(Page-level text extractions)
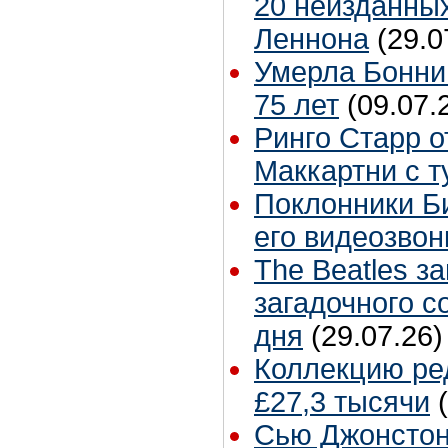
20 неизданных
Леннона
(29.0
Умерла Бонни
75 лет
(09.07.
Ринго Старр о
Маккартни с т
Поклонники Б
его видеозвон
The Beatles з
загадочного 
дня
(29.07.26)
Коллекцию ре
£27,3 тысячи
Сью Джонстон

* Your goal
Rewrite the text from the entries above, putting "McCartney" wherever "Маккартни" appears and keeping everything else unchanged. Leave the pictures out.

* Output for this task
20 неизданных
Леннона
(29.0
Умерла Бонни
75 лет
(09.07.
Ринго Старр о
McCartney с т
Поклонники Б
его видеозвон
The Beatles з
загадочного 
дня
(29.07.26)
Коллекцию ре
£27,3 тысячи
Сью Джонстон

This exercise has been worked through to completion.